The confounders and the structure of these polls are not statistically significant or valid ways of understanding anything except perhaps the poll taking institutions, and the polls they choose to perform and publish can provide insight into underlying agendas. The bubbles which they influence most are part of that context, so the social narrative of those bubbles represents a significant bias, regardless of the rules which may or may not be followed for any given poll.
The sampling of 2200 people, the use of the "it's math! ta-da! Statistics." is handwavy and manipulative at best. The error bars are so large as to make the results effectively meaningless. People should stop believing polls and pollsters unless or until they engage in scientifically legitimate methodology. Blinds, multiple question distributions, psychological profiling, corrections for environmental, cultural, and personal bias, multiple significant population sizes, effective sampling in choice of participants, and so on, and those sorts of polls require money and time that make doing legitimate polls prohibitively expensive and lengthy.
Most institutions engaging in polling don't want to bother with because they know they can handwave away concerns by claiming "Statistically valid random sample size!" and not have to address any of the other methodological or structural flaws.
This is no better (or worse) than a poll on bsky or twitter or hackernews, effectively.

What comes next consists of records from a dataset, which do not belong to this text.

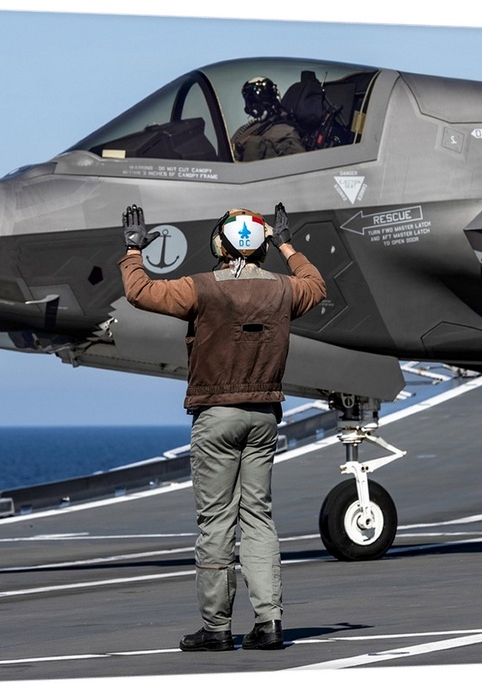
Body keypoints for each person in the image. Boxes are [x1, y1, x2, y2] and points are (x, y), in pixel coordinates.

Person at [118, 202, 326, 651]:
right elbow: (317, 285)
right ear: (262, 247)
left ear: (220, 243)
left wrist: (133, 250)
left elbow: (138, 292)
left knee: (216, 522)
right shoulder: (286, 290)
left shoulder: (201, 288)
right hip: (264, 414)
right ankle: (269, 623)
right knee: (258, 517)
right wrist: (287, 244)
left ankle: (216, 629)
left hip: (216, 415)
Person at [230, 77, 306, 162]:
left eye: (256, 102)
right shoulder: (248, 129)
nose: (254, 107)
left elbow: (299, 163)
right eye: (251, 102)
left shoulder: (283, 131)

They just hide the fact that they're sampling from a segregated population and pretend it's representative.
And as far as the economic doom of social security hanging over our heads, it requires a balanced budget and fiscal responsibility, and the chuckleheads who've been running congress the last 60 years got what they wanted. Austerity or collapse or a whole menu of unpleasant shit sandwiches await for those of us who have to deal with the boomers' irresponsible and reckless orgy of self enrichment.
For example, if I was asked the second question, I honestly don't know which way I would have responded before being told the answer, because clearly the answer is in between the two options. Obviously it is not intended to "largely replace" your income, but also obviously it is not intended to only keep you above the poverty line, since it is based on your income during your life. So yes, it very concretely "replaces" your income, but only partially, not "largely". If it was only intended to keep you above the poverty line, it would be based on the poverty line.

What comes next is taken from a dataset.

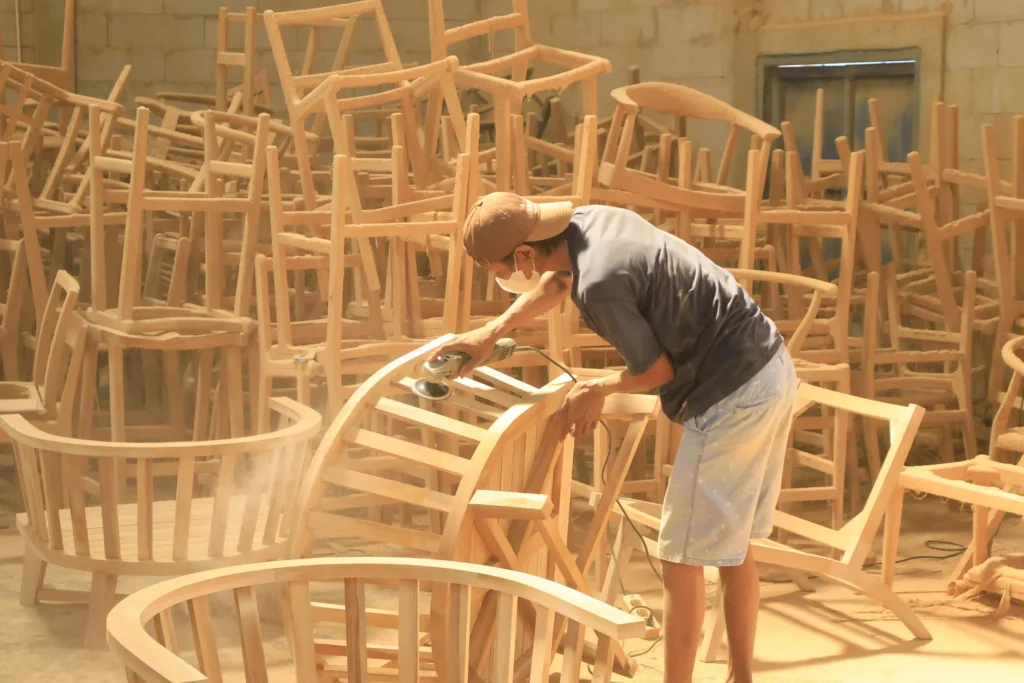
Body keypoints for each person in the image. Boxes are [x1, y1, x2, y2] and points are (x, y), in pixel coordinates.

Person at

Even the government phrases it as "replacing" income:
https://www.ssa.gov/pubs/EN-05-10024.pdf
> Social Security replaces a percentage of a worker’s pre-retirement income
Reading survey questions drives me insane.
CATO is being pendantic.
mothballed•1h ago
They'd had better pay me, because I paid someone else, so they owe me. Especially after I paid a few pittances in property taxes for their wonderful schools.
notKilgoreTrout•1h ago
jgbuddy•1h ago
Ekaros•1h ago
cjbgkagh•1h ago
I think it’ll look a bit like the collapse of USSR when the state reneges on its obligations and the people have to scramble to find new ways to make ends meet.
Edit; I can’t tell if the parent comment is satire, it’s too early in the morning for me
mothballed•1h ago
I'll let you lower social security, but if you want someplace to stay you'll have to pay me a gazillion dollars or perform a $10 million environmental study before you can build it -- for a house I was able to build for $30,000 under the rules of my time.
I get my due either way.
bluGill•1h ago
for that matter zoning reforn is already a thing - so their property map not be worth that much.

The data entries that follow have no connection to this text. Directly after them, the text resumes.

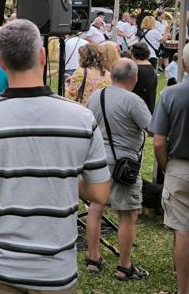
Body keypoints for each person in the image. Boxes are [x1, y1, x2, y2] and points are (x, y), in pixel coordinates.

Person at [0, 19, 111, 293]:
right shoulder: (81, 120)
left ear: (1, 62)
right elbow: (99, 194)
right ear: (42, 56)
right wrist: (61, 176)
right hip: (55, 269)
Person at [85, 58, 151, 280]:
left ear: (111, 75)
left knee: (95, 208)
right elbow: (150, 128)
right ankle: (124, 266)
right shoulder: (133, 101)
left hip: (98, 161)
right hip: (124, 165)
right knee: (128, 214)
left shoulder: (96, 96)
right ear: (134, 77)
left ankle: (93, 259)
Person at [151, 43, 189, 294]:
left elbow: (158, 142)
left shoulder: (171, 94)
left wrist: (167, 167)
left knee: (183, 231)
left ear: (183, 63)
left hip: (180, 168)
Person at [131, 42, 158, 113]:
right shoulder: (152, 69)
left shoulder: (134, 70)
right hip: (150, 109)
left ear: (133, 54)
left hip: (136, 110)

of course when predicting the future always use plenty of salt
cjbgkagh•1h ago
As a millennial I could already see the ladder being pulled away and was luckily enough to grab on to the bottom rung. Young people are so ready to burn down the system that they’re just waiting for the opportunity to do so and I don’t blame them. At this point it only seems to be a matter of time. I try to warn boomers that they should be more sympathetic because they’re going to have to ask the young people for a bailout and as bad as it is doing deliveries for minimum wage as a young person it’s infinitely worse doing that as a old person.